3) Rein In the Warrior
Both Riley and Troop maintain that you’ve got to have a different mentality when you’re rebuilding from injury, one that doesn’t value stoicism above all.

“There’s this combative, warrior-type component that comes with it,” Troop says, about the competitive running spirit. “And it’s admirable, but it’s wrong.”

Riley says, “That’s one of the good and bad things about runners in general, people who are really passionate about the sport, is that the things that make us good at the sport are like, tolerance for pain, tolerance for discomfort, tolerance for boredom — we’re really good at enduring, that’s what we pride ourselves on. But that’s not the best way to approach a return from injury. You shouldn’t be priding yourself on those sorts of things when you’re returning.

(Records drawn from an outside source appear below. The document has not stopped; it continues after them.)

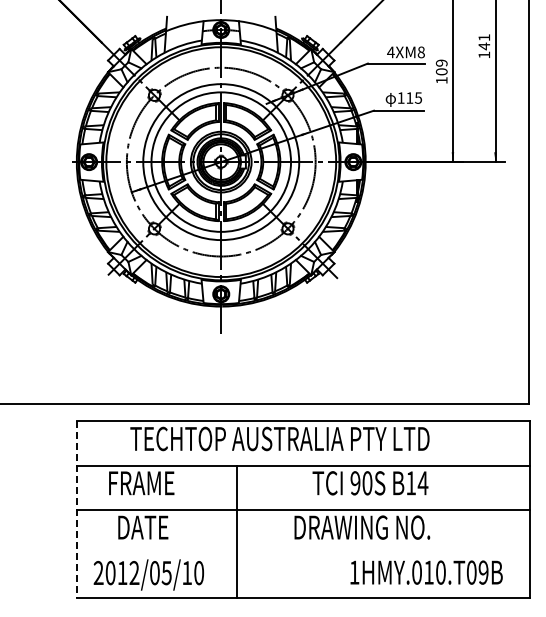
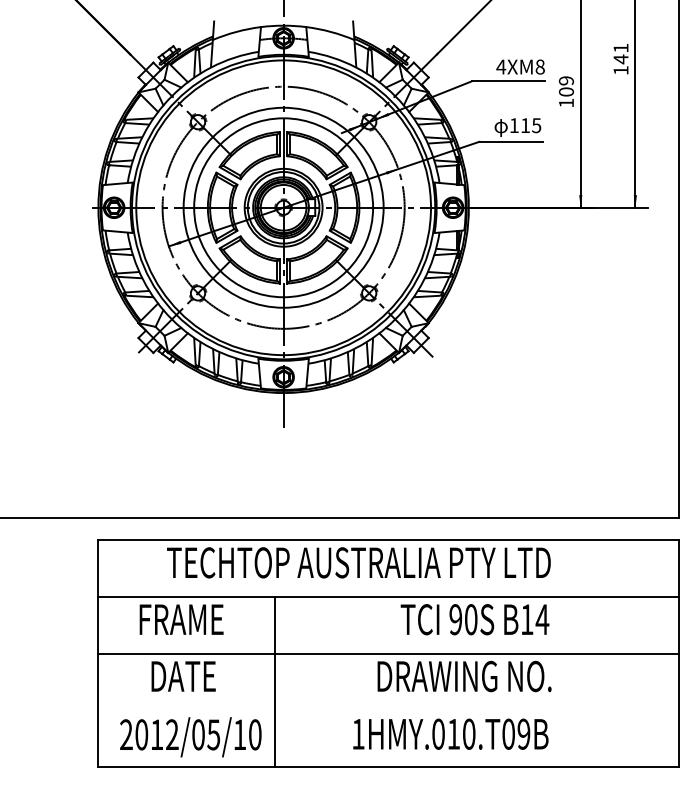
line: (76, 509) -> (97, 653), dashed -> solid
line: (237, 531) -> (274, 681), moved
text: (426, 572) -> (450, 734), moved

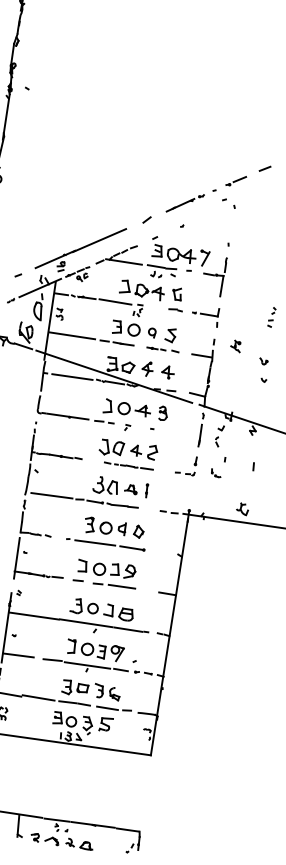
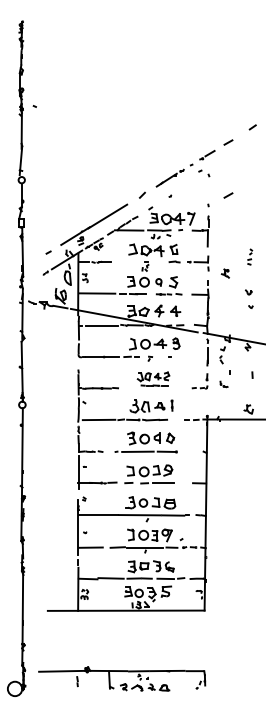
line: (255, 235) -> (228, 195), added
line: (114, 301) -> (126, 262), removed
part: (234, 346) -> (224, 273), moved
part: (128, 453) -> (153, 378), size x0.7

You have to find some way to take that part out of it, and listen to someone else, and build the trust.

4) Apply a Steady Dose of Training Stress
All this care is important, because once back in training things have to be right, as the pressure never lets up. Troop’s training isn’t about individual killer workouts with subsequent long recoveries as much as keeping up a steady application of training stress.

“I think that is a big difference about Lee’s training philosophy in general vs other programs,” Riley says. “You look at what we do over the course of a marathon build-up, there’s maybe two workouts in there that we could put up against [other elite programs] workouts and say, ‘This is easily as tough.’ They hammer the volume, they handle the intensity. They’ve had success — but it is easy to go the other direction, too, and get a little bit overtrained. It’s hard to be consistent with that.”

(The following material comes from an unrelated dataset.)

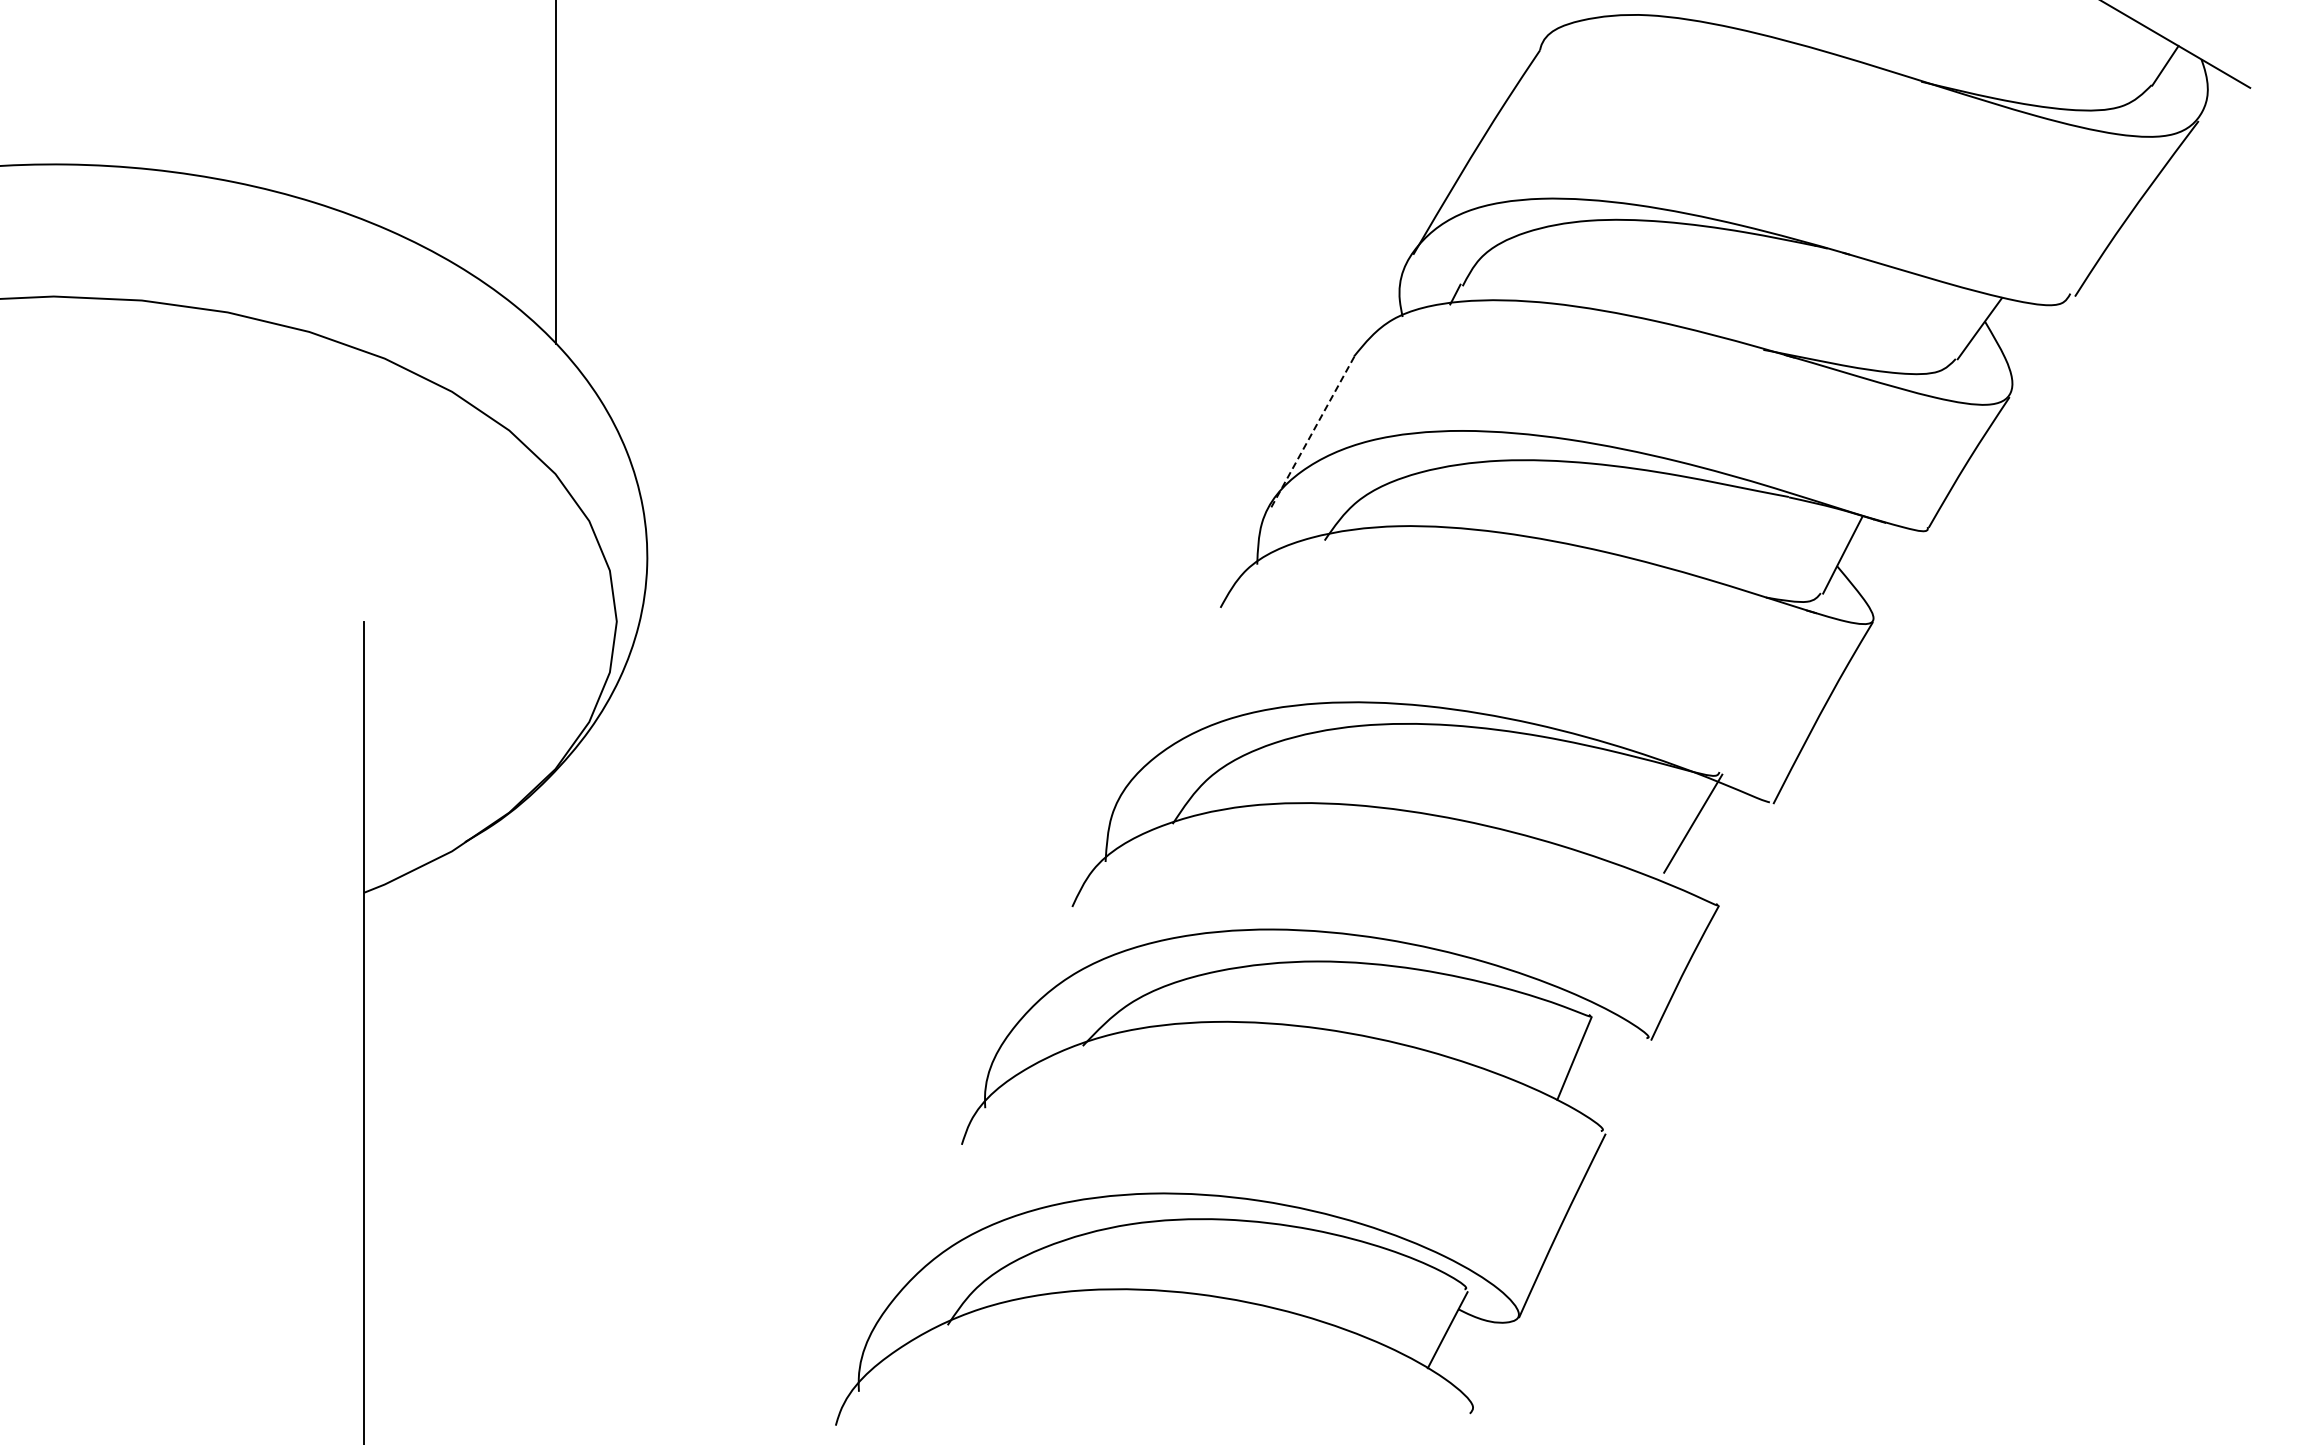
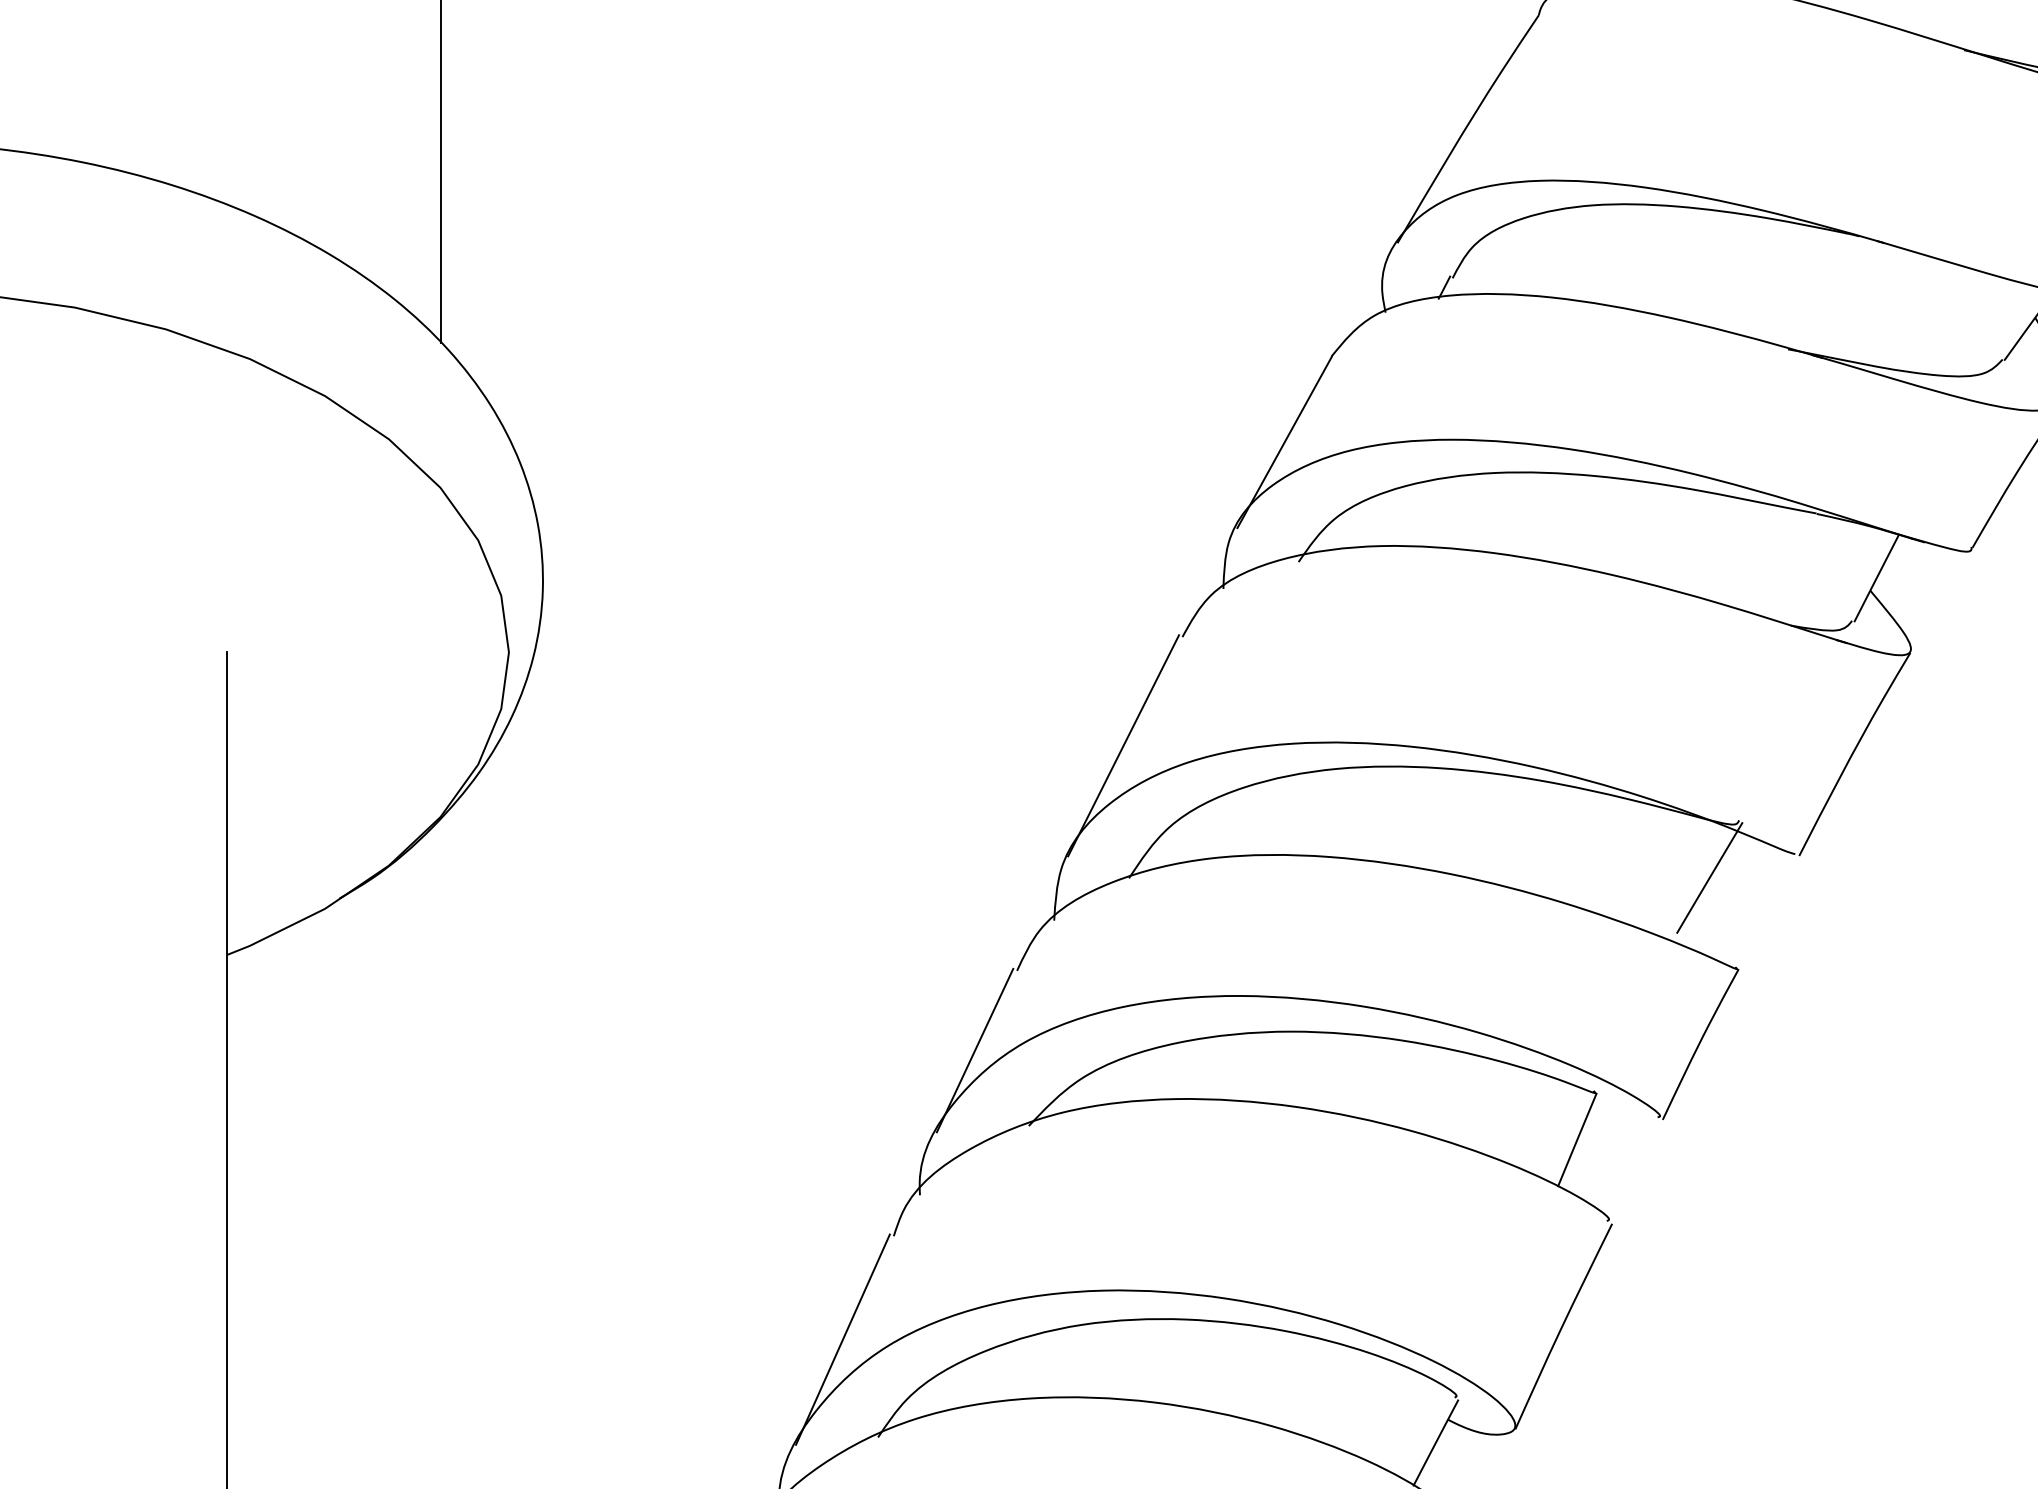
line: (1312, 433) -> (1285, 442), dashed -> solid
line: (1167, 705) -> (1123, 746), added
line: (1034, 978) -> (974, 1050), added
line: (916, 1237) -> (843, 1339), added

In Troop’s program, most workouts average about 4 to 5 miles of total volume. “It’s consistency over time, showing up, under cooked vs overcooked, having executed things,” Riley says. Troop doesn’t like athletes killing any one workout or long run so hard that they can’t put in a strong effort day after day. 

“He doesn’t want us to be in a hole,” Riley explains. “He doesn’t want us to come back on Tuesday and not be able to hit that. He wants the effort on Sunday to match the effort on Tuesday to match the effort on Friday. You need to be approximately equally tired, so you can execute all of these with approximate equal effort. It’s the build up over time of consistent training — that’s the philosophy.”

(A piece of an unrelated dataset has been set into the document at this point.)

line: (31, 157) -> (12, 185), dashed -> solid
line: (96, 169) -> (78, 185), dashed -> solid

“Average is good,” Troop says. “Many weeks of average training will make you a good runner.”

5) Embrace the Uncomfortable
Steady and average doesn’t mean the training is easy. Troop likes to assign workouts that put you in physical and mental distress — and keep you there. 

“Most of our training does not allow you to get comfortable,” Riley says. “Most of our fartlek stuff, you don’t get actual rest, you get truncated rest that is challenging. At the end of the progression run, you’re ratcheting it down. Almost everything we do has some sort of component of changing, not just interval to interval, but within intervals.”

“There’s very little rest in my training,” Troop says. “Because in a race, you don’t get to stop and have a break. In the race, people get tired — then you’ve got to run on strength. The only way that strength comes is having limited rest in the training that you’re doing, so it can condition you. You’re only as strong as the work you’re doing, and if everything is roses and chocolates and long recoveries and farting around, you set yourself up for fouling up. If you’re not strong enough to hang on to the last lap, it doesn’t matter how fast you are.”

6) Trust That You Won’t Feel Like Crap When it Matters
The constant application of pressure and grinding workouts aim for long-term progress, not daily affirmation. You have to trust that you will catch up by race day and the training will produce the desired endurance and race fitness.  

“With Lee’s training, it feels like, right around a month to 6 weeks out, that’s when a switch flips,” Riley says. “Until you reach a month or six weeks out, it is really frustrating, and you feel like crap.” 

But that is the plan: “It is time on feet,” Riley says. “The constant, low-level stress eating away at your inconsistencies… And it takes a while for that to build on top. That’s fine, because being in shape two months out doesn’t do much for you. Training takes time to work, and consistency over time.”